Transcribed page contents
= = = = = = =
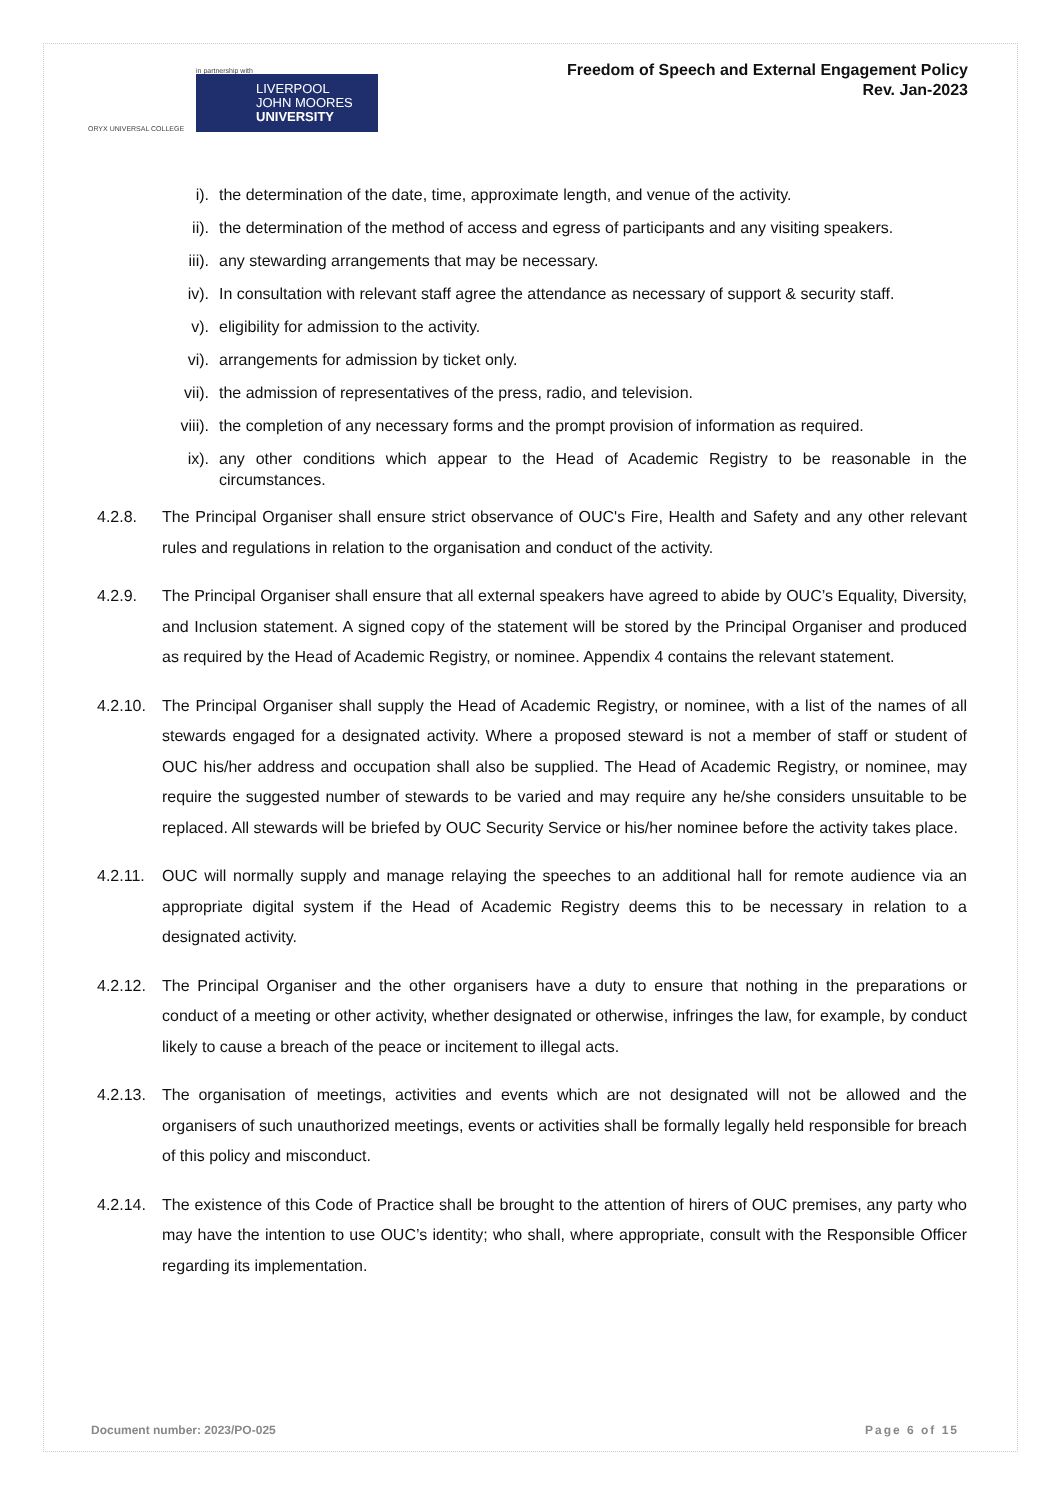ORYX UNIVERSAL COLLEGE
in partnership with
LIVERPOOL
JOHN MOORES
UNIVERSITY
Freedom of Speech and External Engagement Policy
Rev. Jan-2023
i). the determination of the date, time, approximate length, and venue of the activity.
ii). the determination of the method of access and egress of participants and any visiting speakers.
iii). any stewarding arrangements that may be necessary.
iv). In consultation with relevant staff agree the attendance as necessary of support & security staff.
v). eligibility for admission to the activity.
vi). arrangements for admission by ticket only.
vii). the admission of representatives of the press, radio, and television.
viii). the completion of any necessary forms and the prompt provision of information as required.
ix). any other conditions which appear to the Head of Academic Registry to be reasonable in the circumstances.
4.2.8. The Principal Organiser shall ensure strict observance of OUC's Fire, Health and Safety and any other relevant rules and regulations in relation to the organisation and conduct of the activity.
4.2.9. The Principal Organiser shall ensure that all external speakers have agreed to abide by OUC’s Equality, Diversity, and Inclusion statement. A signed copy of the statement will be stored by the Principal Organiser and produced as required by the Head of Academic Registry, or nominee. Appendix 4 contains the relevant statement.
4.2.10. The Principal Organiser shall supply the Head of Academic Registry, or nominee, with a list of the names of all stewards engaged for a designated activity. Where a proposed steward is not a member of staff or student of OUC his/her address and occupation shall also be supplied. The Head of Academic Registry, or nominee, may require the suggested number of stewards to be varied and may require any he/she considers unsuitable to be replaced. All stewards will be briefed by OUC Security Service or his/her nominee before the activity takes place.
4.2.11. OUC will normally supply and manage relaying the speeches to an additional hall for remote audience via an appropriate digital system if the Head of Academic Registry deems this to be necessary in relation to a designated activity.
4.2.12. The Principal Organiser and the other organisers have a duty to ensure that nothing in the preparations or conduct of a meeting or other activity, whether designated or otherwise, infringes the law, for example, by conduct likely to cause a breach of the peace or incitement to illegal acts.
4.2.13. The organisation of meetings, activities and events which are not designated will not be allowed and the organisers of such unauthorized meetings, events or activities shall be formally legally held responsible for breach of this policy and misconduct.
4.2.14. The existence of this Code of Practice shall be brought to the attention of hirers of OUC premises, any party who may have the intention to use OUC’s identity; who shall, where appropriate, consult with the Responsible Officer regarding its implementation.
Document number: 2023/PO-025 Page 6 of 15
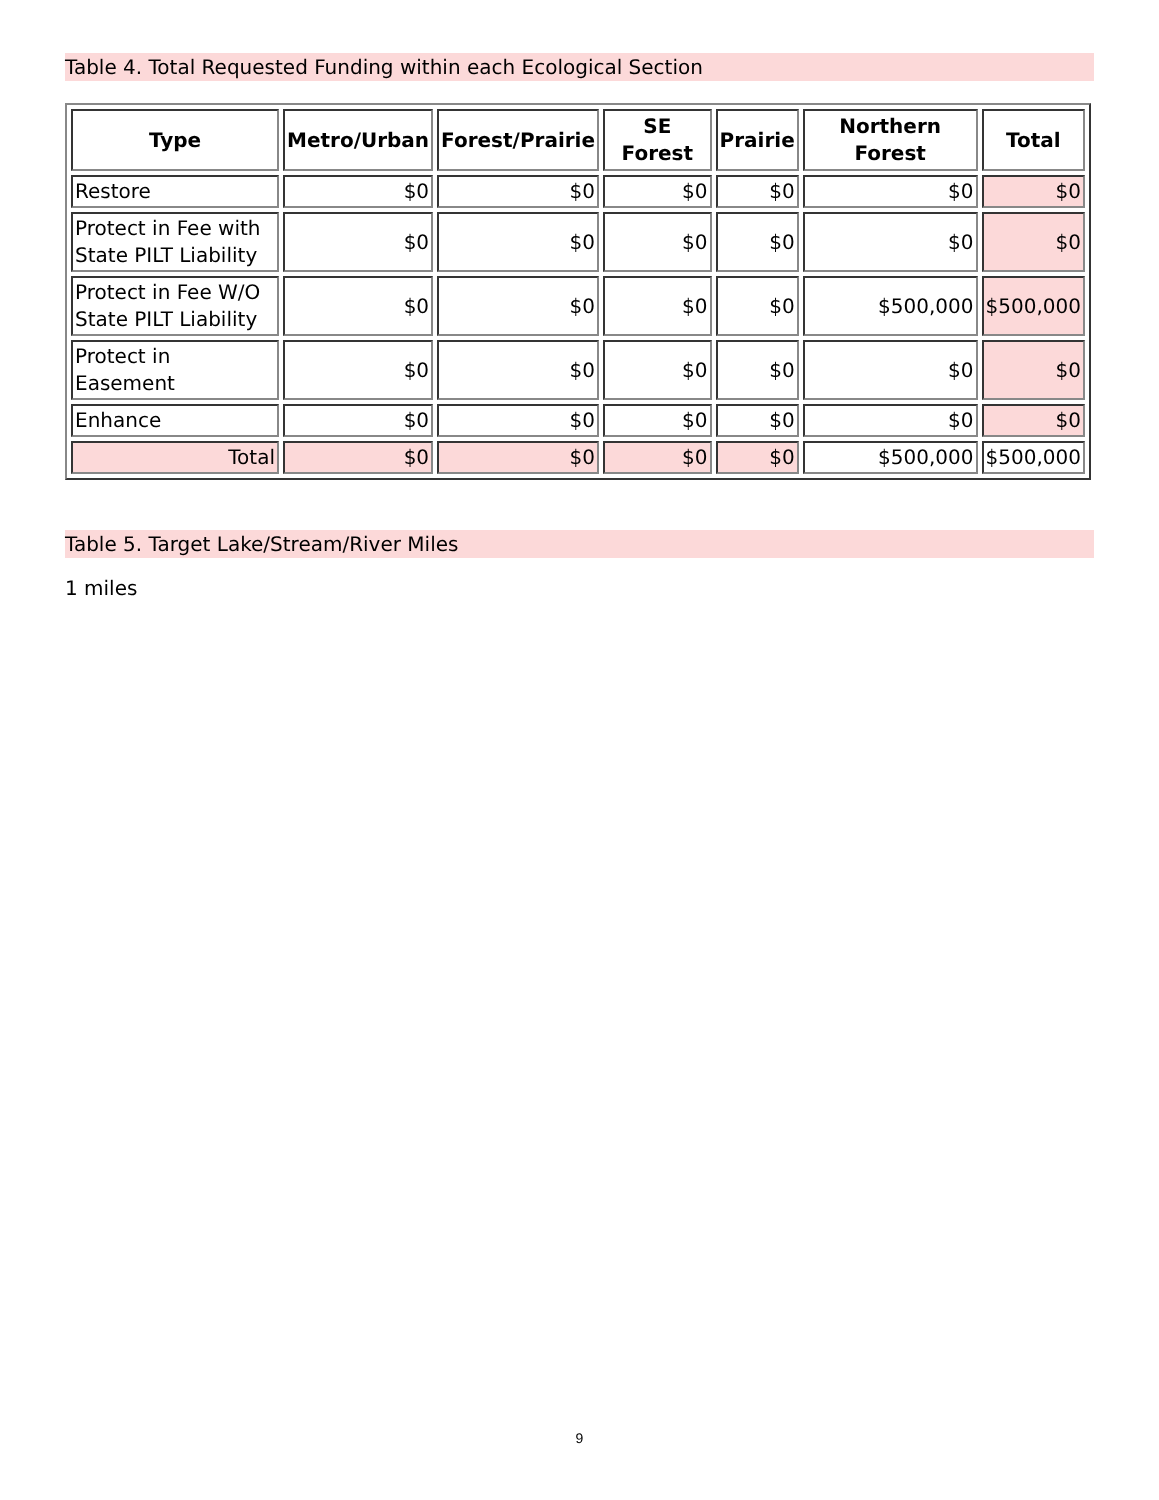Table 4. Total Requested Funding within each Ecological Section
| Type | Metro/Urban | Forest/Prairie | SE Forest | Prairie | Northern Forest | Total |
| --- | --- | --- | --- | --- | --- | --- |
| Restore | $0 | $0 | $0 | $0 | $0 | $0 |
| Protect in Fee with State PILT Liability | $0 | $0 | $0 | $0 | $0 | $0 |
| Protect in Fee W/O State PILT Liability | $0 | $0 | $0 | $0 | $500,000 | $500,000 |
| Protect in Easement | $0 | $0 | $0 | $0 | $0 | $0 |
| Enhance | $0 | $0 | $0 | $0 | $0 | $0 |
| Total | $0 | $0 | $0 | $0 | $500,000 | $500,000 |
Table 5. Target Lake/Stream/River Miles
1 miles
9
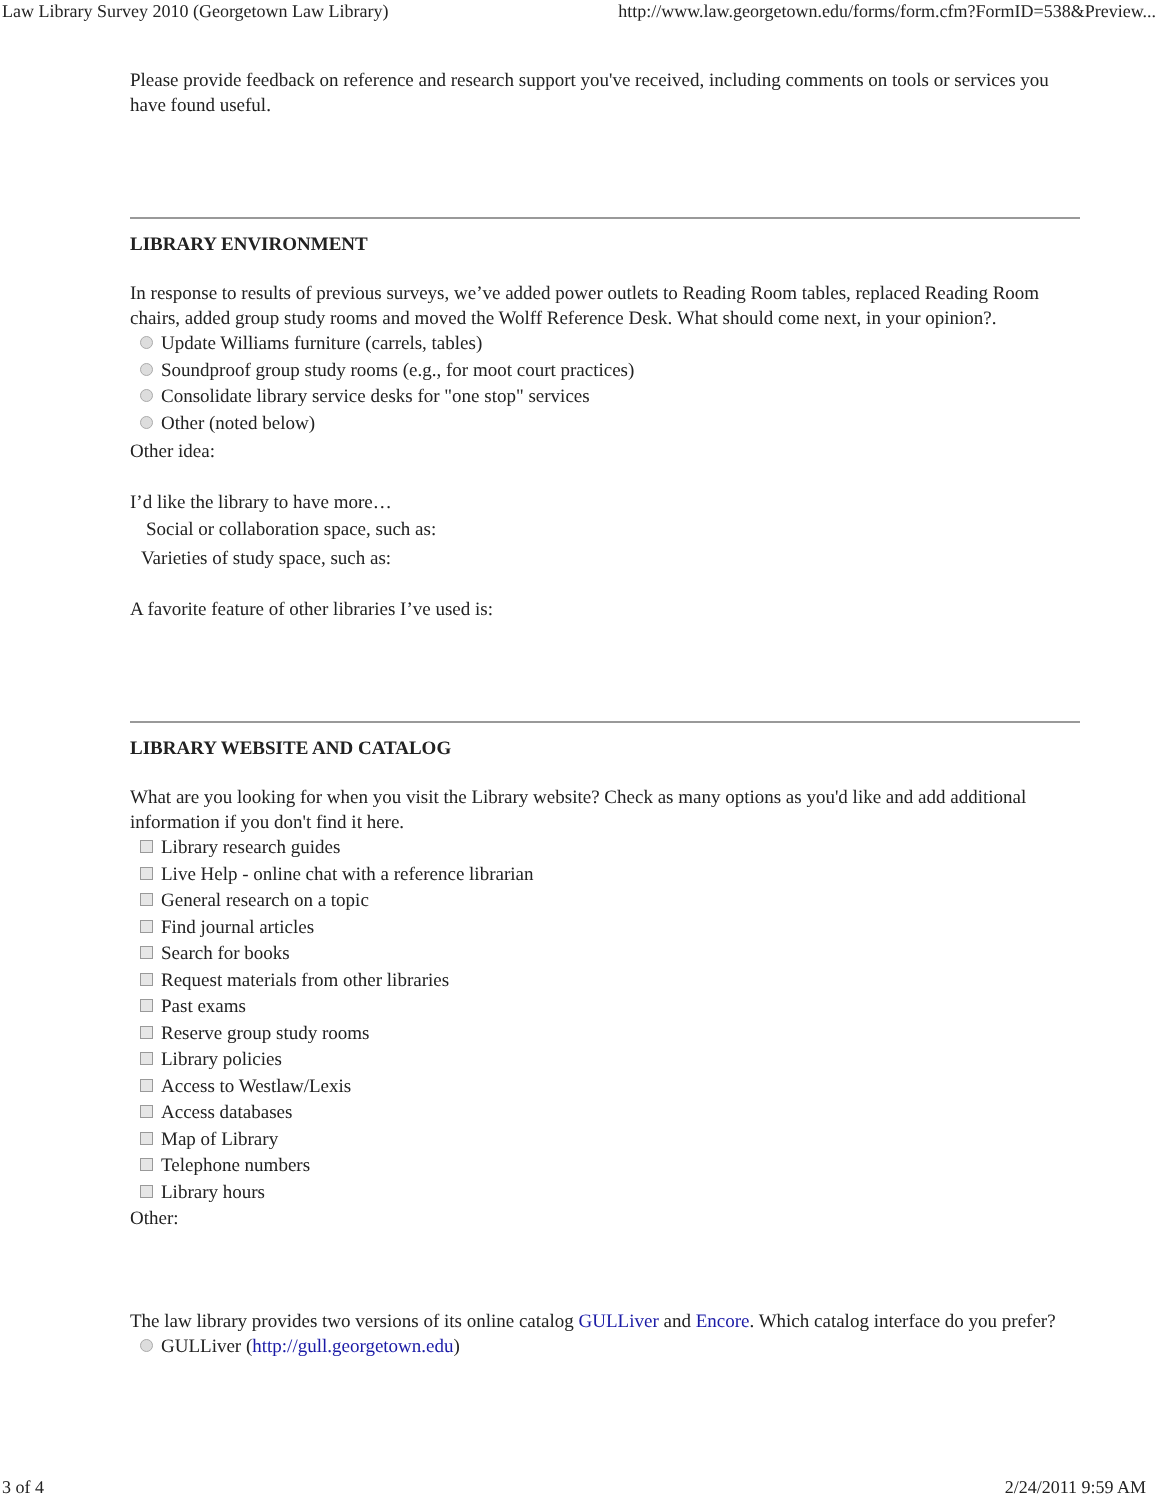Law Library Survey 2010 (Georgetown Law Library) http://www.law.georgetown.edu/forms/form.cfm?FormID=538&Preview...
Please provide feedback on reference and research support you've received, including comments on tools or services you have found useful.
LIBRARY ENVIRONMENT
In response to results of previous surveys, we’ve added power outlets to Reading Room tables, replaced Reading Room chairs, added group study rooms and moved the Wolff Reference Desk. What should come next, in your opinion?.
Update Williams furniture (carrels, tables)
Soundproof group study rooms (e.g., for moot court practices)
Consolidate library service desks for "one stop" services
Other (noted below)
Other idea:
I’d like the library to have more…
Social or collaboration space, such as:
Varieties of study space, such as:
A favorite feature of other libraries I’ve used is:
LIBRARY WEBSITE AND CATALOG
What are you looking for when you visit the Library website? Check as many options as you'd like and add additional information if you don't find it here.
Library research guides
Live Help - online chat with a reference librarian
General research on a topic
Find journal articles
Search for books
Request materials from other libraries
Past exams
Reserve group study rooms
Library policies
Access to Westlaw/Lexis
Access databases
Map of Library
Telephone numbers
Library hours
Other:
The law library provides two versions of its online catalog GULLiver and Encore. Which catalog interface do you prefer?
GULLiver (http://gull.georgetown.edu)
3 of 4 2/24/2011 9:59 AM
= = = = = = =
WORK ORDER: In the entries above, how many lines include the word "relation"? Give only that number.

RESULT: 2